It doesn’t seem that long ago when carbon was not a topic of everyday conversation. But that’s changed now that carbon literally hangs over our heads like the sword of Damocles, a grim reminder of the dangers of continuing to feast blindly on the affluence of a fossil fuel economy.
The irony is that carbon, the basic building block of life, has been so systematically misused, it has become humanity’s greatest threat. The consequences of carbon’s excess in the atmosphere affect all life. After all, it’s carbon’s nature to be a foundational aspect of nearly all biological forms and processes.
So, is it a surprise to say the imbalance in carbon in the atmosphere can cause political instability? Not according to former Secretary of State John Kerry who said: “It’s not a coincidence that, immediately prior to the civil war in Syria, the country experienced its worst drought on record.”
And it should also come as no surprise that climate disruption will affect food supply. A study from the Potsdam Institute for Climate Impact Research said that without substantial emission reductions, the US, the world’s largest food exporter, would suffer serious (20-40%) yield losses in wheat, soy and corn by the end of the century.
But many say a reduction in emissions alone will not get the job done even if the world gets serious about transitioning to a non-carbon economy at the rate of the Paris Climate Accord. Does that mean that the situation is insoluble?
“The most intractable problem today,” Margaret Mead said, “is not pollution or technology or war, but the lack of belief that the future is very much in the hands of the individual.”
Two individuals who decided to do something about the existential dilemma of our global climate unraveling from its evolved harmonious state into an unstable and inhospitable state are John Wick and Calla Rose Ostrander. John is the co-founder of the Marin Carbon Project and Calla Rose has spent almost 20 years working to transform large complex systems like the cities of Aspen, CO and San Francisco from climate problems to climate solutions.
As dead serious as both John and Calla Rose are about solving the climate quandary, they are, on a personal level, quite joyful; perhaps because they may have found the elixir of life–carbon.
What they want to do is re-shift the balance of excessive atmospheric carbon and capture it in the soil where, instead of being a disruptive force, it supports healthy life systems by increasing fertility and water retention, and kick-starts the biology of the soil food web resulting in increased yields and healthier more resilient plants while holding carbon deep in the soil in a stable form reducing the atmospheric overload.
Make no mistake, this is not some hobby project on the rural fringes of Marin.
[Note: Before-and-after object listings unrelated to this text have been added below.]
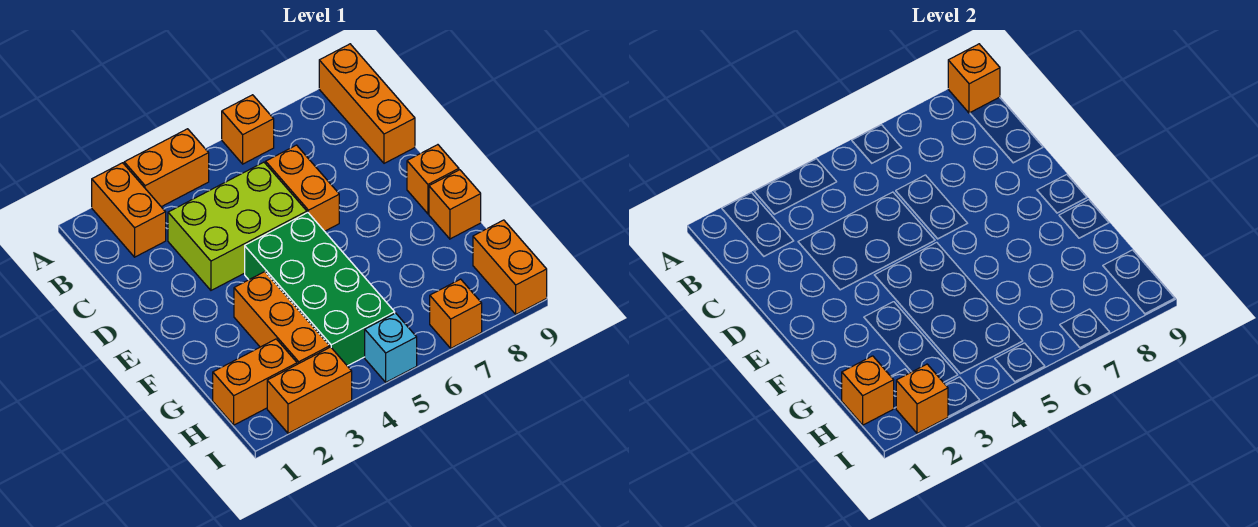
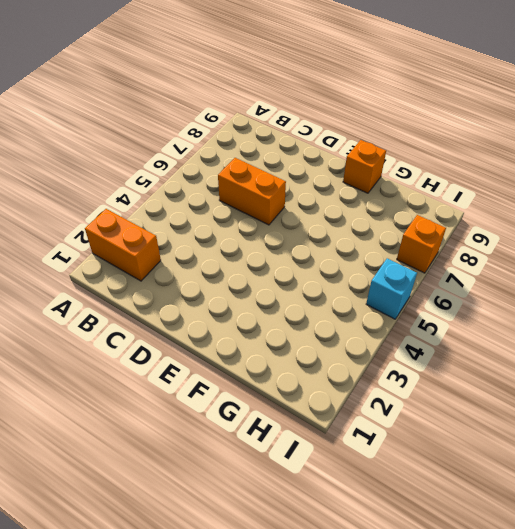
none -> orange 1x2 brick [124,129,209,207]
none -> orange 1x1 brick [222,95,274,164]
none -> orange 1x3 brick [319,44,415,163]

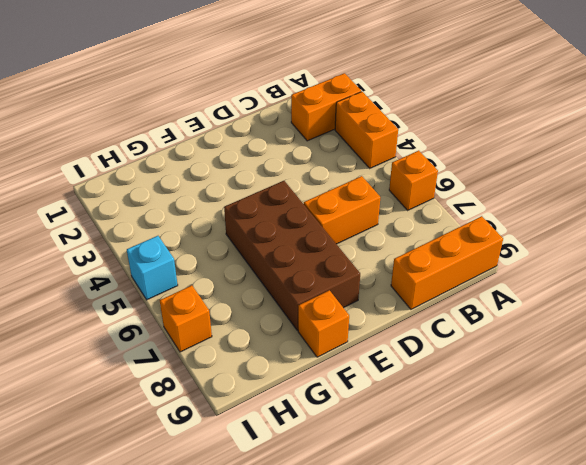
brown 2x4 brick [224,181,360,330] -> green 2x4 brick [245,213,395,366]
none -> lime 2x3 brick [168,162,307,290]
none -> orange 1x1 brick [407,145,459,214]
none -> orange 1x3 brick [234,272,330,364]

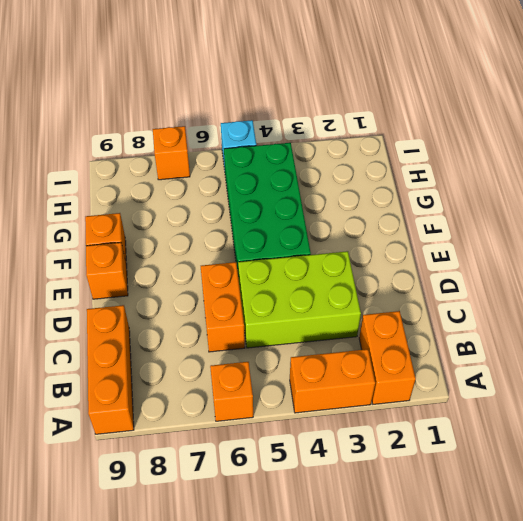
none -> orange 1x3 brick [234,272,330,364]
none -> orange 1x2 brick [213,339,297,425]
none -> orange 1x2 brick [473,220,547,314]

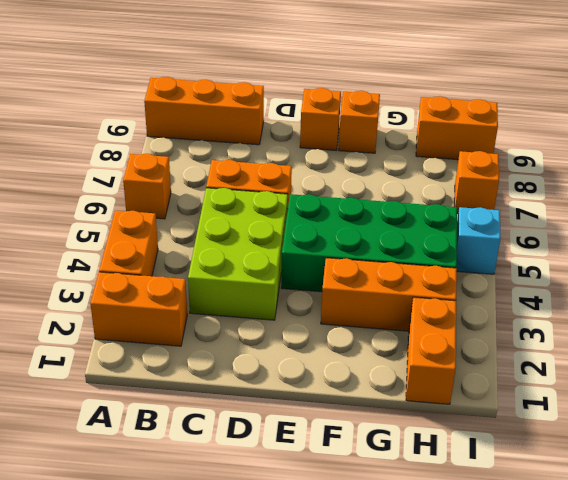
none -> orange 1x2 brick [267,347,352,433]
none -> orange 1x1 brick [948,44,1000,113]
none -> orange 1x1 brick [842,356,894,425]

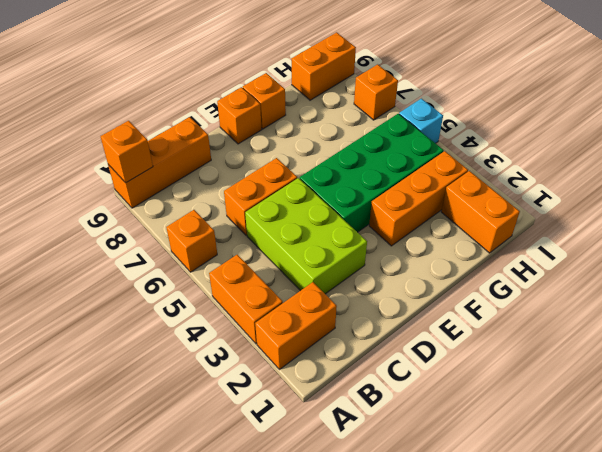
none -> orange 1x2 brick [267,347,352,433]
none -> orange 1x1 brick [842,356,894,425]
none -> orange 1x1 brick [896,364,948,433]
Soil carbon, as an answer to climate change, is being adopted into global climate thinking. France has introduced the 4 per 1000 Initiative, which promotes a 4% increase in soil carbon per year and is working to bring players in the public and private sectors to get on board.
The math is extremely encouraging in regards to how re-carbonizing depleted soils globally could play a transformative role in turning the clock back on climate change by drawing carbon from the atmosphere and storing it in the soil through the everyday ubiquitous magic of photosynthesis.
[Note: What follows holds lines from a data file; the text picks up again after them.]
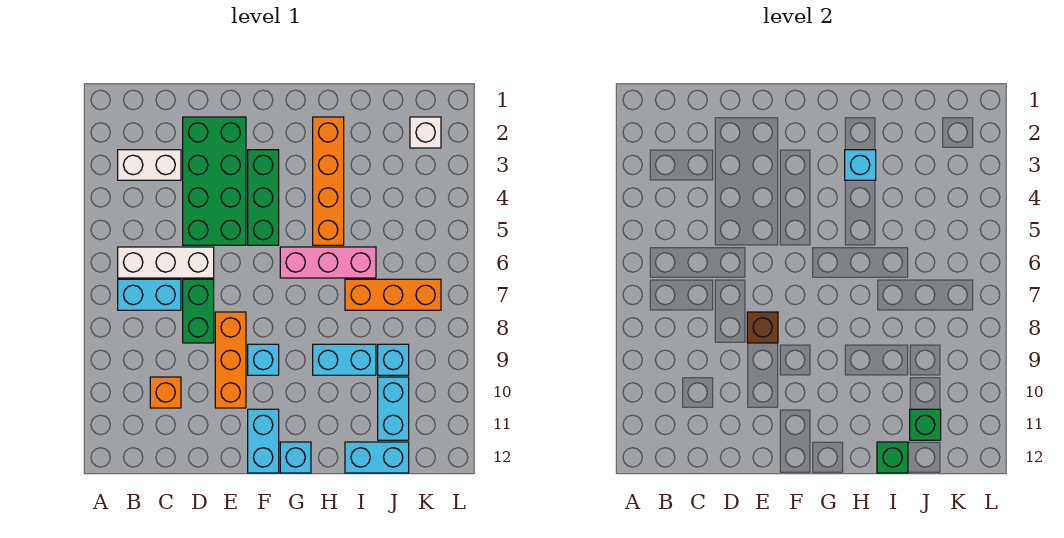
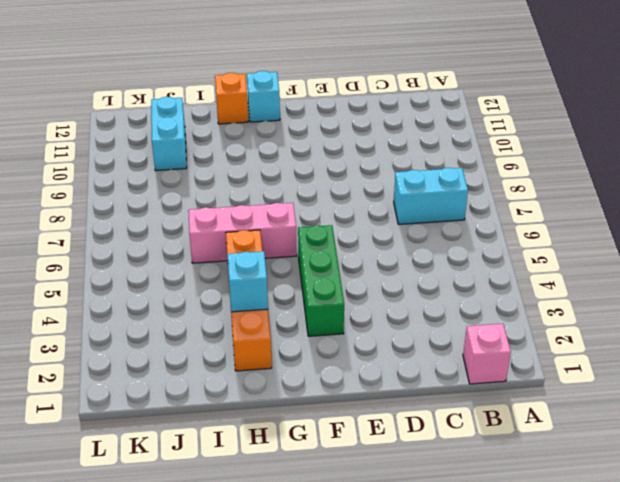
pink 1x1 brick [463,324,511,384] -> none
orange 1x1 brick [215,73,248,124] -> orange 1x1 brick moved to [150,377,181,408]
none -> white 1x2 brick [118,150,181,180]
none -> white 1x3 brick [118,247,214,278]
none -> green 2x4 brick [183,117,246,245]

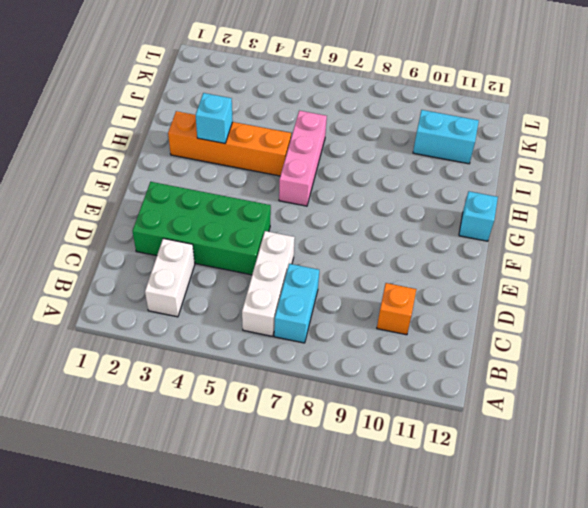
none -> green 1x2 brick [183,279,214,343]
none -> orange 1x3 brick [215,312,246,408]
none -> green 1x3 brick [248,150,279,245]

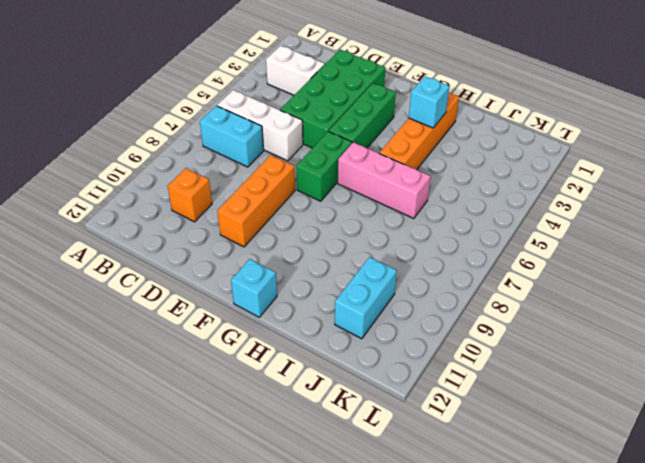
green 1x2 brick [296,131,352,201] -> green 1x2 brick moved to [183,279,214,343]
none -> cyan 1x1 brick [248,344,279,375]
none -> cyan 1x2 brick [248,409,279,473]
none -> cyan 1x2 brick [313,344,376,375]

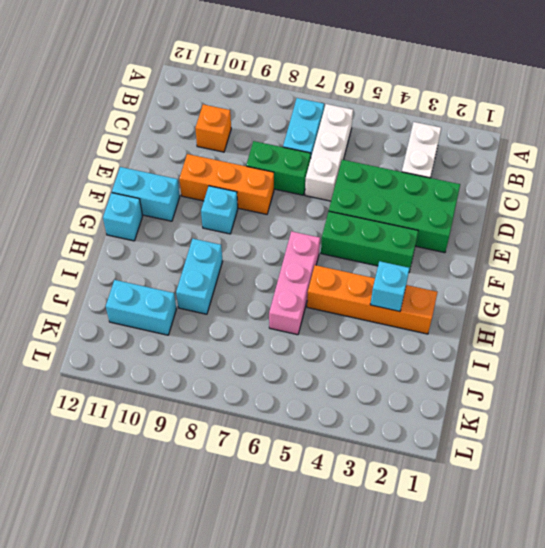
none -> orange 1x3 brick [345,279,441,310]
none -> cyan 1x2 brick [345,442,409,473]
none -> cyan 1x1 brick [378,344,409,375]

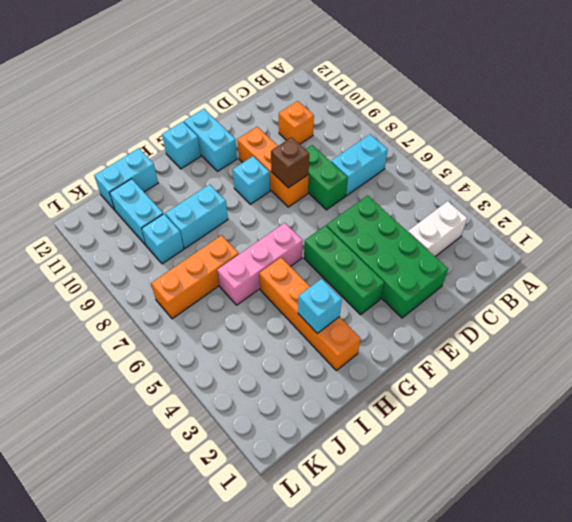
none -> white 1x3 brick [118,247,214,278]
none -> white 1x1 brick [410,117,441,148]
none -> green 1x1 brick [877,442,908,473]

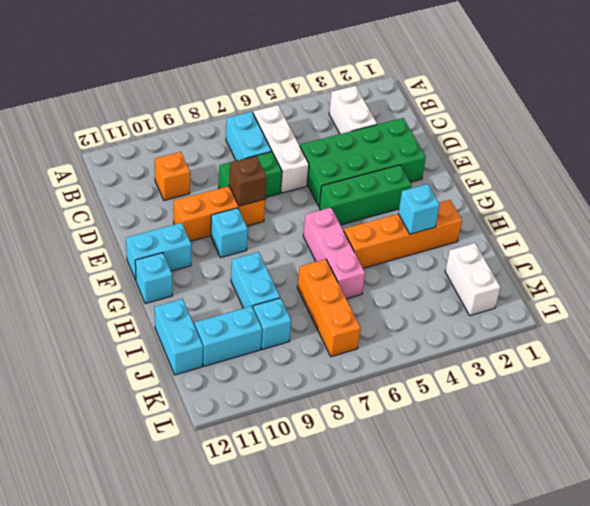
white 1x2 brick [445,243,500,316] -> white 1x1 brick [410,117,441,148]
none -> green 1x1 brick [877,442,908,473]
none -> green 1x1 brick [910,409,941,440]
Wow, there is a future and it’s dirty and full of earthworms and mycorrhizae fungi, nematodes and billions of beneficial bacteria—all thanks to carbon.
Calla Rose Ostrander has teamed up with John Wick and the Marin Carbon Project team to do the trials and gather the rigorous science on how pasture lands can be managed to maximize carbon sequestration. They are working with ranchers to develop carbon farming plans and their work has been instrumental in influencing the potentially game changing California Healthy Soils Initiative that will monetarily incentivize carbon farming.
Agriculture and land management have been underestimated if not completely missing from the climate conversation. Food production accounts for about 40 % of the earth’s land use. A deeper understanding of how the carbon cycle works and how that informs climate smart soil management practices may very well be the most realistically hopeful solution in solving our most intractable problem.